The woman grasped her purse and glared at the doctor, whose eyes were latent behind a mask of anonymity. She hated him, she didn't even know him--but she hated him, along with the atrocious animal she signed into his possession. She opened the door, placing herself in front of it, offering one last glance toward the boy--his back still arched. She slammed the door, and grasped her chest, finding her breath--breath she didn't know she had lost.

The room's atmosphere became incredible complacent, the aggressive emotions of the mother slowly dissipating as the clock hands ticked over the lines. The boy peered up from his knees, he saw Joel hunched over an old metal filing cabinet, the sides dinged up from years of frustration. He could see the paper the woman brought being placed into a manila folder titled: Elijah Crane. Four other names srrounded his, but before he could read them Hayes's closed the cabinet and brushed his hands together. The lamp beside the boy flickered, a tiny noise expressing the lamps fatigue and need for more energy.

"I can't imagine what you feel right now, so I'm not going to try and level with you Eli," Hayes said, finding it difficult to hold the boy's attention.

Eli said nothing--tears trickled toward the edge of his mouth, mixing with the already accumulated moisture of his lips. Hayes receded from the cabinet and smoothed down his shirt, which was neatly tucked into some nice black suit-pants. He took his glasses off the bridge of his nose, letting them fall onto his chest, the string attached to both ends clung to his neck--the glasses now comfortably hanging on his chest.

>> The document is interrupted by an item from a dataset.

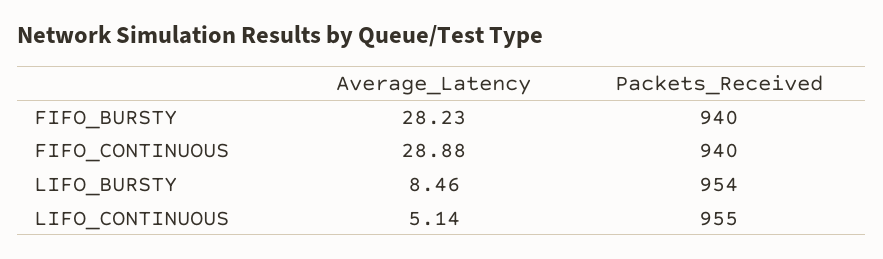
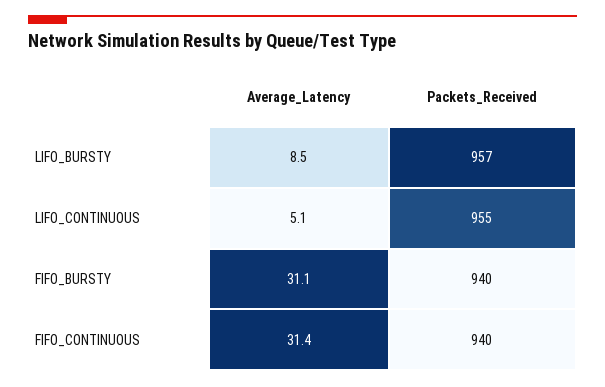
Average_Latency, FIFO_BURSTY: 28.23 -> 31.1
Average_Latency, FIFO_CONTINUOUS: 28.88 -> 31.4
Packets_Received, LIFO_BURSTY: 954 -> 957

Eli finally let his eyes scan over the man who had technically adopted him, but he found it hard to stare him directly in the eyes. Hayes was a younger man, Eli noticed, but the sporadic grey hairs on his short beard added a couple years to his face. If Eli were to speculate his age, he would estimate late thirties. The bags under his eyes indicated an uneven sleep pattern. Insomnia? Eli wondered, his eyes narrowing as he inspected the emotions on the older man's face. He could see nothing particularly threatening about this man, other than the restlessness that sketched his face in premature wrinkles.